(Page-level text extractions)
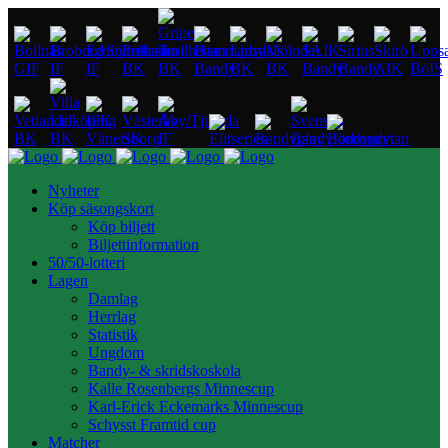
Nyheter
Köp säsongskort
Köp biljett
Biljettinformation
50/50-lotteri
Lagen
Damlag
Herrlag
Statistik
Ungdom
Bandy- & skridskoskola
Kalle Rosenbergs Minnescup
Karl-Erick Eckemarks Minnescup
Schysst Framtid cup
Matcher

=== WORK TASK ===
Starting at the line that holds "Kalle Rosenbergs Minnescup", retype each line exactly through the end of the entries, both ends included.

=== REPLY TO THE TASK ===
Kalle Rosenbergs Minnescup
Karl-Erick Eckemarks Minnescup
Schysst Framtid cup
Matcher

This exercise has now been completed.